*WORK REQUEST*:
Please transcribe the entries below without changing a single character.

DATA FOR THE TASK Start Marker

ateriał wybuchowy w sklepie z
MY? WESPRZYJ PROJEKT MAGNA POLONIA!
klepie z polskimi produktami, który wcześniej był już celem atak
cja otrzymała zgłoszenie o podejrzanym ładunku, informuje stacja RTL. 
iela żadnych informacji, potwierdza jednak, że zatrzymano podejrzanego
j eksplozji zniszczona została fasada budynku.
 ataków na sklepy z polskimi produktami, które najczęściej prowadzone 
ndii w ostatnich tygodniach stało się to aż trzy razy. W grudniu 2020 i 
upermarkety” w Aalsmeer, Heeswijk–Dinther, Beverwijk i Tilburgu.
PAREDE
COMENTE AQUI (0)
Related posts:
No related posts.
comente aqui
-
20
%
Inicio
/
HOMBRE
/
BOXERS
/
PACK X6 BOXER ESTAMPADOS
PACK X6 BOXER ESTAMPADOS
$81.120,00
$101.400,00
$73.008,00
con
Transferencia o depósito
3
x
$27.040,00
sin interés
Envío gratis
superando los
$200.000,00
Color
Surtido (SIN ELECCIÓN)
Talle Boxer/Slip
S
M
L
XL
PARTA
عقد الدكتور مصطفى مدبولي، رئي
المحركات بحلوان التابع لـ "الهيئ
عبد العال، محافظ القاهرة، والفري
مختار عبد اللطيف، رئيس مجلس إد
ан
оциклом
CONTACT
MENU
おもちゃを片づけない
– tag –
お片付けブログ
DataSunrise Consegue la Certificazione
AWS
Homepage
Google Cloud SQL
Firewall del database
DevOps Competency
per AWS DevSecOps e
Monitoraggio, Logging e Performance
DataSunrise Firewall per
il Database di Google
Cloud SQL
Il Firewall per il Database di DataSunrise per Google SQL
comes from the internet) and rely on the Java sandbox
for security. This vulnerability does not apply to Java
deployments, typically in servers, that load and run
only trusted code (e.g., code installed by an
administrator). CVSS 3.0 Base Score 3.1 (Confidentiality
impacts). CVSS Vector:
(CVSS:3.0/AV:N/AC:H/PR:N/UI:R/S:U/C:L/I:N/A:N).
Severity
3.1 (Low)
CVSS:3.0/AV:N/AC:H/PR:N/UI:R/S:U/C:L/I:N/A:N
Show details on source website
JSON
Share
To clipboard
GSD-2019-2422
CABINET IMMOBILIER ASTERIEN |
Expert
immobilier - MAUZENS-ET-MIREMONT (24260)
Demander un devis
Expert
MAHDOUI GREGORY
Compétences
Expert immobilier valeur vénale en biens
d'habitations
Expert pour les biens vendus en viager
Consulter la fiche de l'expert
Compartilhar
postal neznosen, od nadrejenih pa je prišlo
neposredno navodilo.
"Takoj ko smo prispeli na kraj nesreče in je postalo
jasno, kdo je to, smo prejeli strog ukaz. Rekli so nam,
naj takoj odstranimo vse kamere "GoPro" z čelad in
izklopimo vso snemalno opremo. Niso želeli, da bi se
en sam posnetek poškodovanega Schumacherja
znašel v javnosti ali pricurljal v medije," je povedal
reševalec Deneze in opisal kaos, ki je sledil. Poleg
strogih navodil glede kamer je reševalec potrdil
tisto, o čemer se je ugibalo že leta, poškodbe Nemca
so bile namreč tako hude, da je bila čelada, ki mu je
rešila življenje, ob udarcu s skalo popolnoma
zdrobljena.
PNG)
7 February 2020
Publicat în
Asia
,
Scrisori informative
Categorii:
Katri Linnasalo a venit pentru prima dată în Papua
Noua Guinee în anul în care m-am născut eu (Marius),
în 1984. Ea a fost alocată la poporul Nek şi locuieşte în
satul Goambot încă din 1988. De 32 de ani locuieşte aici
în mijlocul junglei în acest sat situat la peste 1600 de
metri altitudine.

DATA FOR THE TASK End Marker

*ANSWER SPACE*:
ateriał wybuchowy w sklepie z
MY? WESPRZYJ PROJEKT MAGNA POLONIA!
klepie z polskimi produktami, który wcześniej był już celem atak
cja otrzymała zgłoszenie o podejrzanym ładunku, informuje stacja RTL. 
iela żadnych informacji, potwierdza jednak, że zatrzymano podejrzanego
j eksplozji zniszczona została fasada budynku.
 ataków na sklepy z polskimi produktami, które najczęściej prowadzone 
ndii w ostatnich tygodniach stało się to aż trzy razy. W grudniu 2020 i 
upermarkety” w Aalsmeer, Heeswijk–Dinther, Beverwijk i Tilburgu.
PAREDE
COMENTE AQUI (0)
Related posts:
No related posts.
comente aqui
-
20
%
Inicio
/
HOMBRE
/
BOXERS
/
PACK X6 BOXER ESTAMPADOS
PACK X6 BOXER ESTAMPADOS
$81.120,00
$101.400,00
$73.008,00
con
Transferencia o depósito
3
x
$27.040,00
sin interés
Envío gratis
superando los
$200.000,00
Color
Surtido (SIN ELECCIÓN)
Talle Boxer/Slip
S
M
L
XL
PARTA
عقد الدكتور مصطفى مدبولي، رئي
المحركات بحلوان التابع لـ "الهيئ
عبد العال، محافظ القاهرة، والفري
مختار عبد اللطيف، رئيس مجلس إد
ан
оциклом
CONTACT
MENU
おもちゃを片づけない
– tag –
お片付けブログ
DataSunrise Consegue la Certificazione
AWS
Homepage
Google Cloud SQL
Firewall del database
DevOps Competency
per AWS DevSecOps e
Monitoraggio, Logging e Performance
DataSunrise Firewall per
il Database di Google
Cloud SQL
Il Firewall per il Database di DataSunrise per Google SQL
comes from the internet) and rely on the Java sandbox
for security. This vulnerability does not apply to Java
deployments, typically in servers, that load and run
only trusted code (e.g., code installed by an
administrator). CVSS 3.0 Base Score 3.1 (Confidentiality
impacts). CVSS Vector:
(CVSS:3.0/AV:N/AC:H/PR:N/UI:R/S:U/C:L/I:N/A:N).
Severity
3.1 (Low)
CVSS:3.0/AV:N/AC:H/PR:N/UI:R/S:U/C:L/I:N/A:N
Show details on source website
JSON
Share
To clipboard
GSD-2019-2422
CABINET IMMOBILIER ASTERIEN |
Expert
immobilier - MAUZENS-ET-MIREMONT (24260)
Demander un devis
Expert
MAHDOUI GREGORY
Compétences
Expert immobilier valeur vénale en biens
d'habitations
Expert pour les biens vendus en viager
Consulter la fiche de l'expert
Compartilhar
postal neznosen, od nadrejenih pa je prišlo
neposredno navodilo.
"Takoj ko smo prispeli na kraj nesreče in je postalo
jasno, kdo je to, smo prejeli strog ukaz. Rekli so nam,
naj takoj odstranimo vse kamere "GoPro" z čelad in
izklopimo vso snemalno opremo. Niso želeli, da bi se
en sam posnetek poškodovanega Schumacherja
znašel v javnosti ali pricurljal v medije," je povedal
reševalec Deneze in opisal kaos, ki je sledil. Poleg
strogih navodil glede kamer je reševalec potrdil
tisto, o čemer se je ugibalo že leta, poškodbe Nemca
so bile namreč tako hude, da je bila čelada, ki mu je
rešila življenje, ob udarcu s skalo popolnoma
zdrobljena.
PNG)
7 February 2020
Publicat în
Asia
,
Scrisori informative
Categorii:
Katri Linnasalo a venit pentru prima dată în Papua
Noua Guinee în anul în care m-am născut eu (Marius),
în 1984. Ea a fost alocată la poporul Nek şi locuieşte în
satul Goambot încă din 1988. De 32 de ani locuieşte aici
în mijlocul junglei în acest sat situat la peste 1600 de
metri altitudine.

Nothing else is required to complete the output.